▶ Exercises to complete:
1. Answer these questions from the article on China's CBD output, one per line:
(a) What is China's estimated population?
(b) What share of the planet's hemp output does China grow?
(c) What did China achieve in 2020 that no other major economy did?
2. Reproduce the stretch of the article on China's CBD output from "China is already" through "from the U.S.", substituting "industrial hemp" for "hemp".

▶ Selected extract:
- - - - - - -

China’s Massive CBD Output Matched Only by Its Own Missed Opportunities
By Oliver Bennett, Special Contributor
By nearly any measure, China would seem to offer a natural global bazaar for all sectors of the cannabis industry. With an estimated population of 1.44 billion (more than 4.3x that of the United States) in an expansive upper-middle-income international economy, its hunger for business has largely exceeded the pace of its institutional development, yet it was the world’s only major economy to achieve positive growth in 2020.
China is already recognised as the world’s largest hemp producer (growing more than two-thirds of the planet’s output), though it exports nearly all of that while strictly maintaining prohibition of high-THC cannabis. Following years as the USA’s main source of hemp imports, China is now being required under a new trade deal to buy a lot more of the nonintoxicating cannabis crop from the U.S.

- - - - - - -

▶ Data section:

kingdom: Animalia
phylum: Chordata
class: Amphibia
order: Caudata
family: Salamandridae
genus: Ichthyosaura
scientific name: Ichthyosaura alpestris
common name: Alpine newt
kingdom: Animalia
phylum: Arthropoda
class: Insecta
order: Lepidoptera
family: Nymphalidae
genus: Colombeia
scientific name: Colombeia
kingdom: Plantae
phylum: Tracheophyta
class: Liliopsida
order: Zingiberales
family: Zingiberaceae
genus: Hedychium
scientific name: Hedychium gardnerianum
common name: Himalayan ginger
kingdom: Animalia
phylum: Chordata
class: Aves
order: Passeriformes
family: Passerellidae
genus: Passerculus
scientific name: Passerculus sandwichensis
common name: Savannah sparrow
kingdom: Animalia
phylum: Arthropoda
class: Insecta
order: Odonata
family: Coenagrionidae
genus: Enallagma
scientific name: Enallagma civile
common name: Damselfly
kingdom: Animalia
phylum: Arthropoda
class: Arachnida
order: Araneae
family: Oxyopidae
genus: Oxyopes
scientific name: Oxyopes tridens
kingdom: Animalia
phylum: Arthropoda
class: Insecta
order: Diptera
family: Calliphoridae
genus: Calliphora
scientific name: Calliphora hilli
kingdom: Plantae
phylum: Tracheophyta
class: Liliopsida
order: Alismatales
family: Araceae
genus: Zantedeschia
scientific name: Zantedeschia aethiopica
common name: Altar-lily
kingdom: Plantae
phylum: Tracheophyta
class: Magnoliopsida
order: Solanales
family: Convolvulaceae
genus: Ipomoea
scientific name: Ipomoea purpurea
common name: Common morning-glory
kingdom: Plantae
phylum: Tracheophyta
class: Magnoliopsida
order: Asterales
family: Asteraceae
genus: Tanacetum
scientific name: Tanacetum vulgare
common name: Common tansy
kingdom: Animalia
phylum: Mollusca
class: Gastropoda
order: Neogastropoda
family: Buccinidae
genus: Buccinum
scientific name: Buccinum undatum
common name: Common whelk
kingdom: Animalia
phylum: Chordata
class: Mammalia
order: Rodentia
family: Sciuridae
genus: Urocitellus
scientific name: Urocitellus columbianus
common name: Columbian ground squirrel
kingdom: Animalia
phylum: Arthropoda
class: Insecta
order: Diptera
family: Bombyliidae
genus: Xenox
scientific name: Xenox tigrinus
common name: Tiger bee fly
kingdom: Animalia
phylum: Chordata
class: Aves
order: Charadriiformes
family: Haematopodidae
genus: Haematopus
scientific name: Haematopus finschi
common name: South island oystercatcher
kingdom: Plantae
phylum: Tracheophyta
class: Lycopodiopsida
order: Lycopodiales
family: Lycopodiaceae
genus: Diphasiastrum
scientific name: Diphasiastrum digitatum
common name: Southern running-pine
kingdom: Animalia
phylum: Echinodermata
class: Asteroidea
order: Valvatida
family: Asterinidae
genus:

- - - - - - -

▶ Answers for the exercise:
1.
(a) An estimated 1.44 billion.
(b) More than two-thirds.
(c) Positive growth.

2.
China is already recognised as the world’s largest industrial hemp producer (growing more than two-thirds of the planet’s output), though it exports nearly all of that while strictly maintaining prohibition of high-THC cannabis. Following years as the USA’s main source of industrial hemp imports, China is now being required under a new trade deal to buy a lot more of the nonintoxicating cannabis crop from the U.S.